▸ **Work item**: Produce an exact copy of all the records.

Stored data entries

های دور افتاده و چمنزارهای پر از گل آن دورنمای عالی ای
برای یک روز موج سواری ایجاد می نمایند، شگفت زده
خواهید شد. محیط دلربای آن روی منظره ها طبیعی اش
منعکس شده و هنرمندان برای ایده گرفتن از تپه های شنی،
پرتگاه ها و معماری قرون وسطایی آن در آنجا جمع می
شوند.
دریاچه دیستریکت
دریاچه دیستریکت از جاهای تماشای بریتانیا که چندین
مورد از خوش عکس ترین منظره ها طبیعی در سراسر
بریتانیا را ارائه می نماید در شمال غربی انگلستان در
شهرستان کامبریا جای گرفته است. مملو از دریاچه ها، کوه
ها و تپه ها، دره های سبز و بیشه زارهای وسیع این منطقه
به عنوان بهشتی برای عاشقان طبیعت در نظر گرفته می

▸ **Problem solution**:
های دور افتاده و چمنزارهای پر از گل آن دورنمای عالی ای
برای یک روز موج سواری ایجاد می نمایند، شگفت زده
خواهید شد. محیط دلربای آن روی منظره ها طبیعی اش
منعکس شده و هنرمندان برای ایده گرفتن از تپه های شنی،
پرتگاه ها و معماری قرون وسطایی آن در آنجا جمع می
شوند.
دریاچه دیستریکت
دریاچه دیستریکت از جاهای تماشای بریتانیا که چندین
مورد از خوش عکس ترین منظره ها طبیعی در سراسر
بریتانیا را ارائه می نماید در شمال غربی انگلستان در
شهرستان کامبریا جای گرفته است. مملو از دریاچه ها، کوه
ها و تپه ها، دره های سبز و بیشه زارهای وسیع این منطقه
به عنوان بهشتی برای عاشقان طبیعت در نظر گرفته می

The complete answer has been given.